In [0]:
import numpy as np
import pandas as pd

In [0]:
movies = pd.read_csv("/content/drive/My Drive/datasets/movies.csv")
ratings = pd.read_csv("/content/drive/My Drive/datasets/ratings.csv")

In [0]:
ratings = ratings.drop(columns=['timestamp'])

In [0]:
count = len(ratings)
preferences = {}

In [0]:
ratings_array = ratings.values

In [0]:
for i in range(count):
  userId = ratings_array[i, 0]
  movieId = ratings_array[i, 1]
  rating = ratings_array[i, 2]
    
  if userId not in preferences.keys():
    preferences[userId] = {}
    
  preferences[userId][movieId] = rating

In [0]:
def sim_pearson(preferences, person1,person2):
    
  similarity = {}

  #getting similar movie watched

  for movie in preferences[person1]:
    if movie in preferences[person2]:
      similarity[movie] = 1

  if len(similarity) == 0:
    return 0

  sum1 = np.sum([preferences[person1][movie] for movie in similarity])
  sum2 = np.sum([preferences[person2][movie] for movie in similarity])
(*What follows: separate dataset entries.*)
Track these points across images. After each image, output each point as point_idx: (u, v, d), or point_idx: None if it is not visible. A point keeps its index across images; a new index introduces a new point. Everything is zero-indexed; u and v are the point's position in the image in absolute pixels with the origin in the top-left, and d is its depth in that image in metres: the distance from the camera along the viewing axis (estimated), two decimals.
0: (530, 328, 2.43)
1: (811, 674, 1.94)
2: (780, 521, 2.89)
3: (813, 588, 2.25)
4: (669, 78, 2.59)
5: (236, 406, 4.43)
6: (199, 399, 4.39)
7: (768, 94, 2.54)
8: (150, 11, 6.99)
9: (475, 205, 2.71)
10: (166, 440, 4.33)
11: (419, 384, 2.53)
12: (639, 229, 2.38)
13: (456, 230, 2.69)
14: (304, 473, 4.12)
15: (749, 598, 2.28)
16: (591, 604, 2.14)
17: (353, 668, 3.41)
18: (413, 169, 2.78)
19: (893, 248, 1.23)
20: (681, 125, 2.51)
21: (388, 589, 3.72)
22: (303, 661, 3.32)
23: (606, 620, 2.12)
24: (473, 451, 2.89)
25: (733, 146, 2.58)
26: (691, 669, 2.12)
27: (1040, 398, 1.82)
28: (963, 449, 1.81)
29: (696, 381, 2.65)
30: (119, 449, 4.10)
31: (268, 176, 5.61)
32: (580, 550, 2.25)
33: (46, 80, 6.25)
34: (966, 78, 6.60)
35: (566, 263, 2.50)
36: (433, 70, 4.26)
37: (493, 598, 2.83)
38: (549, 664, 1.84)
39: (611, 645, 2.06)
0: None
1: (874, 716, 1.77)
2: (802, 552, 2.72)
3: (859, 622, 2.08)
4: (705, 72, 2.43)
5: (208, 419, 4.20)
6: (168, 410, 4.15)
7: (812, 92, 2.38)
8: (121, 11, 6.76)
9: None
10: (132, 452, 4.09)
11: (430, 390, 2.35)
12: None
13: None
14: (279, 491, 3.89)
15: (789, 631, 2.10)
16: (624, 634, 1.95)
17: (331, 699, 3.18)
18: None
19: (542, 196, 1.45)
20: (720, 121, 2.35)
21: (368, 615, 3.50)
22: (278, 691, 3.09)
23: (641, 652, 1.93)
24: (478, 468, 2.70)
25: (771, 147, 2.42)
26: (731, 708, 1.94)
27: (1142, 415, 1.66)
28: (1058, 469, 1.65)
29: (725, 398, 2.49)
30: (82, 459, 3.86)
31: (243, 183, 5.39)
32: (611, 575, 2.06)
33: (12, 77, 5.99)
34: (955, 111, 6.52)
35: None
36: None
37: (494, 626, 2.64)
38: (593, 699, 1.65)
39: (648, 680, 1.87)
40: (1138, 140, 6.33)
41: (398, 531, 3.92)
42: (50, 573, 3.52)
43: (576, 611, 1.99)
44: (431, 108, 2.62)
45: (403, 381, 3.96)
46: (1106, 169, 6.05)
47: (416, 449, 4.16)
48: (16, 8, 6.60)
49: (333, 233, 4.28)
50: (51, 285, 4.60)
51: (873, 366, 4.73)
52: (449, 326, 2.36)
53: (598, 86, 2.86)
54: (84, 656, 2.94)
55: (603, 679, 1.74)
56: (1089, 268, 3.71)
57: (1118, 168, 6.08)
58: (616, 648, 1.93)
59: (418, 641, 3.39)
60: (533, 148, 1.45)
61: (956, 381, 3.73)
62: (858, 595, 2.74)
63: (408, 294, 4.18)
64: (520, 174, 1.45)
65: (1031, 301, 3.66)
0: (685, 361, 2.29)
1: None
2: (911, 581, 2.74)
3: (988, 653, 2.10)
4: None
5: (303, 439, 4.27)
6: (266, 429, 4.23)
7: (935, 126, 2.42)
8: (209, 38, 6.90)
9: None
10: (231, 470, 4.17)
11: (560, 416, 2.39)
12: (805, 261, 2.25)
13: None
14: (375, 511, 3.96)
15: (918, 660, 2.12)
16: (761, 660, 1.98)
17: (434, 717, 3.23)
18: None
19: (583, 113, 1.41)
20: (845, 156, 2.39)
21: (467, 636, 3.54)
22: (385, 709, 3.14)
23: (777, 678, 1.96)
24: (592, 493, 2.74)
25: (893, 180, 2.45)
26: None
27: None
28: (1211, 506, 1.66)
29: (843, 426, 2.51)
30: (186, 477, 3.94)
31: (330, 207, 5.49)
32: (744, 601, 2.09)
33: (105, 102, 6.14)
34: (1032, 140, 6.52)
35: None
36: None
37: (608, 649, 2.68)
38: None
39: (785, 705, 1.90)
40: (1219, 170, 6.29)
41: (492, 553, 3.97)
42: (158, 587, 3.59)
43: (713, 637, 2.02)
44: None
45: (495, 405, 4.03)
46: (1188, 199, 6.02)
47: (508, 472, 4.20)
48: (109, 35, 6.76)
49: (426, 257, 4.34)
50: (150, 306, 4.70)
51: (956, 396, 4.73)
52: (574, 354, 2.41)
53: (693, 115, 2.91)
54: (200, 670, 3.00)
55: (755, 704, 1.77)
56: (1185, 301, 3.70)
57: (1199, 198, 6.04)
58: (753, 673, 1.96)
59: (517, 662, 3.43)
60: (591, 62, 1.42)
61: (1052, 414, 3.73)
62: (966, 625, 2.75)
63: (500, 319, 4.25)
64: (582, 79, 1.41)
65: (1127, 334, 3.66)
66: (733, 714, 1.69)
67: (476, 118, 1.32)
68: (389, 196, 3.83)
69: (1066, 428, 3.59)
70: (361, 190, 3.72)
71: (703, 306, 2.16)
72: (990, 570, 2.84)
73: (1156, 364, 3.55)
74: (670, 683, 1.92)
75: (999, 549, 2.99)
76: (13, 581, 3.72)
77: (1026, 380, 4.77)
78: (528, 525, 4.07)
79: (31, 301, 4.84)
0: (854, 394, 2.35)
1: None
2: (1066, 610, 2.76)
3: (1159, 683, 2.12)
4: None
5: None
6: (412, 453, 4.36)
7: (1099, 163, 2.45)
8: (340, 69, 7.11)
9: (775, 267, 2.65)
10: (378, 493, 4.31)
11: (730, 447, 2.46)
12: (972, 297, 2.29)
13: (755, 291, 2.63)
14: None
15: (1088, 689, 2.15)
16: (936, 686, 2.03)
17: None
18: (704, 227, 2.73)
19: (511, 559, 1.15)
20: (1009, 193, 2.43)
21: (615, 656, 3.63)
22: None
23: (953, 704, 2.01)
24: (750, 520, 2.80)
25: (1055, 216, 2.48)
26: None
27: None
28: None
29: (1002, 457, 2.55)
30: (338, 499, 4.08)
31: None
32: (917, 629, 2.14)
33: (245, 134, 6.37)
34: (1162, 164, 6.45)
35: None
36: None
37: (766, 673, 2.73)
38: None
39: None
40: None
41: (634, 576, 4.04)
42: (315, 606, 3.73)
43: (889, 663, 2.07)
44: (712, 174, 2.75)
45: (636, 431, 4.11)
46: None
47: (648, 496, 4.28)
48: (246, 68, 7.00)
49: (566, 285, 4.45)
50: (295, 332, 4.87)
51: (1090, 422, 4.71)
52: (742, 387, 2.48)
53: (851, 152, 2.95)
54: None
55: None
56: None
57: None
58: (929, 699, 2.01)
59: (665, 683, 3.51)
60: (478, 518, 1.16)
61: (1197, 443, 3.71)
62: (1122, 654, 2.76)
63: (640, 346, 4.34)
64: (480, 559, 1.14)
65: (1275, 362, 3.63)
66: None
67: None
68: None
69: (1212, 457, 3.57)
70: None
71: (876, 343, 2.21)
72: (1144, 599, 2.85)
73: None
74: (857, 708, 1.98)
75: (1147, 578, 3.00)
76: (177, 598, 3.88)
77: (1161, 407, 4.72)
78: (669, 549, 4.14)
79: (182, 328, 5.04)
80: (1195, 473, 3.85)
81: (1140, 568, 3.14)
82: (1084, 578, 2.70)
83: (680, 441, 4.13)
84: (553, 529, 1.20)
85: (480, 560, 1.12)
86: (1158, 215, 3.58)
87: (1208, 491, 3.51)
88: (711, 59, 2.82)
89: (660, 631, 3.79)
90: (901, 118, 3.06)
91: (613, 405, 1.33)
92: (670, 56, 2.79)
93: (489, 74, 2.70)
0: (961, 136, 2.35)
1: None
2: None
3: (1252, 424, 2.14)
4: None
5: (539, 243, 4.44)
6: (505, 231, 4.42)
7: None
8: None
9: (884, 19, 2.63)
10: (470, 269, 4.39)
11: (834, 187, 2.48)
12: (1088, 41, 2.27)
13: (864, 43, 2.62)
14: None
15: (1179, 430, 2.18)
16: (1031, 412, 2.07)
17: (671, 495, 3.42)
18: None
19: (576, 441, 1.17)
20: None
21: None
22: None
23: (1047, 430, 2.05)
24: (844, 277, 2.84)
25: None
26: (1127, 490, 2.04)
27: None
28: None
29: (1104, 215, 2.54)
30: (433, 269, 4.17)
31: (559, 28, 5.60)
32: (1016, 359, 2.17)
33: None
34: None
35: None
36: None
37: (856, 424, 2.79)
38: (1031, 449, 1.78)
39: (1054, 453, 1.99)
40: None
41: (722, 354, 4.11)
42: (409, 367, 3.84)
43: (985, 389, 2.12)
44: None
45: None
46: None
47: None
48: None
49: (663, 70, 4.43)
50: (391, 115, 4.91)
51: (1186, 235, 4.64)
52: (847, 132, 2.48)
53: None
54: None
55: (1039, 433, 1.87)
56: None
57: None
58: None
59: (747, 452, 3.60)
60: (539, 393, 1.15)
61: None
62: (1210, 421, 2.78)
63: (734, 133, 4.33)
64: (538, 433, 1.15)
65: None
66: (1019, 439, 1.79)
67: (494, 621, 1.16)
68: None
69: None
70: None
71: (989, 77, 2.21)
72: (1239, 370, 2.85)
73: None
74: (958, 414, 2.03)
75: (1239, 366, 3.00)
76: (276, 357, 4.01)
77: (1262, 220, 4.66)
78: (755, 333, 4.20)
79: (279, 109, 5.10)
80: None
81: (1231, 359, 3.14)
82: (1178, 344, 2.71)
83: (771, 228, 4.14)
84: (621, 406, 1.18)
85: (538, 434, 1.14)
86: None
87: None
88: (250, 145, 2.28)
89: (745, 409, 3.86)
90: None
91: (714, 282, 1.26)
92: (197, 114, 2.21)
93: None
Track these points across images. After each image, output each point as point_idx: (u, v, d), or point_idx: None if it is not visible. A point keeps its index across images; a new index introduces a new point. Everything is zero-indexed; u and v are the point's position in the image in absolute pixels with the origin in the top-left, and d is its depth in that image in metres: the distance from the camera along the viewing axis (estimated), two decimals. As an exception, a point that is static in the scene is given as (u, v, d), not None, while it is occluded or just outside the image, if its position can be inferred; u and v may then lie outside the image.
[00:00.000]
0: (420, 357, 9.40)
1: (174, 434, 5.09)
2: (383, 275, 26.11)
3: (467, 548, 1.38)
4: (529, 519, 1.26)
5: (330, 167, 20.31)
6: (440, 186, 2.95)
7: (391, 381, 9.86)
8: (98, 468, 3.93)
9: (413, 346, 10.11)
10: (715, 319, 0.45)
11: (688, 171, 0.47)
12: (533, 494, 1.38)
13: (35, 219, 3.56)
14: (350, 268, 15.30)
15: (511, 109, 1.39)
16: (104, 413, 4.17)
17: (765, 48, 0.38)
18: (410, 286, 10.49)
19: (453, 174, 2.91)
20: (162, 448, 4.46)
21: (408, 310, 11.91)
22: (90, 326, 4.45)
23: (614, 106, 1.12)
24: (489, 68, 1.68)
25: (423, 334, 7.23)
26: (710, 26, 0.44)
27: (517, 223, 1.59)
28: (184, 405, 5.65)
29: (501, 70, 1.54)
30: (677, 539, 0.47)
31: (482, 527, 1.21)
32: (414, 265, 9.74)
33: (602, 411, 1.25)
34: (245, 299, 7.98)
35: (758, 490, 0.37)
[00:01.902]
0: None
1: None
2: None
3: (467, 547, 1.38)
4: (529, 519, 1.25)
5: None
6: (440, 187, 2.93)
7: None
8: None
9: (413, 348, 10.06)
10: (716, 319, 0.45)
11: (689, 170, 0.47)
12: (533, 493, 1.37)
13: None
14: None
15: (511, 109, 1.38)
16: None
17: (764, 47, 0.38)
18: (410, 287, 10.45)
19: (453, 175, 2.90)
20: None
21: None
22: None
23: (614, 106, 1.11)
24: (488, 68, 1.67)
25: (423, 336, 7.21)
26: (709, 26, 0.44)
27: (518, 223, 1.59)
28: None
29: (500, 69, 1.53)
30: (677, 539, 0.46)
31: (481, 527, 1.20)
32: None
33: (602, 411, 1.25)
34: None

  sum1sq = np.sum([np.power(preferences[person1][movie],2) for movie in similarity])
  sum2sq = np.sum([np.power(preferences[person2][movie],2) for movie in similarity])

  pSum = np.sum([preferences[person1][movie] * preferences[person2][movie] for movie in similarity])

  num = pSum - (sum1 * sum2/len(similarity))
  den = np.sqrt((sum1sq - np.power(sum1,2)/len(similarity))*(sum2sq - np.power(sum2,2)/len(similarity)))
  if den == 0:
    return 0

  r = num/den

  return r

In [0]:
def top_matches(preferences, person, n = 5, similarity = sim_pearson):
    
  scores = [(similarity(preferences,person,reviewer),reviewer) for reviewer in preferences if reviewer != person]

  scores.sort()
  scores.reverse()
  return scores[:n]

In [0]:
top_match = top_matches(preferences,1)

In [0]:
top_match

[(1.000000000000016, 550.0),
 (1.0, 598.0),
 (1.0, 333.0),
 (1.0, 146.0),
 (1.0, 106.0)]

In [0]:
def recommendations(preferences, person, similarity = sim_pearson):
  total = {}
  simsum = {}

  for reviwer in preferences:
    if reviwer == person:
      continue
    sim = similarity(preferences,person,reviwer)
      
    if sim <= 0:
      continue
    for movie in preferences[reviwer]:
          
      if movie not in preferences[person] or preferences[person][movie] == 0:
        total.setdefault(movie,0)
        total[movie] += preferences[reviwer][movie] * sim
              
        simsum.setdefault(movie,0)
        simsum[movie] += sim
              
  ranks = [(total/simsum[movie],movie) for movie,total in total.items()]

  ranks.sort()
  ranks.reverse()

  return ranks[:10],person

In [0]:
movies_array = movies.values

In [0]:
top_rec,user = recommendations(preferences,1)

In [0]:
movies_list = []

for i in top_rec:
    for j in range(len(movies_array)):
        if i[1] == movies_array[j][0]:
            movies_list.append(movies_array[j])

In [0]:
print("Top Recommendations for you:\n")
for i in movies_list:
  print(i[1])

Top Recommendations for you:

Rivers and Tides (2001)
Come and See (Idi i smotri) (1985)
Belle époque (1992)
Won't You Be My Neighbor? (2018)
Loving Vincent (2017)
Black Mirror
Bobik Visiting Barbos (1977)
In the blue sea, in the white foam. (1984)
On the Trail of the Bremen Town Musicians (1973)
Gena the Crocodile (1969)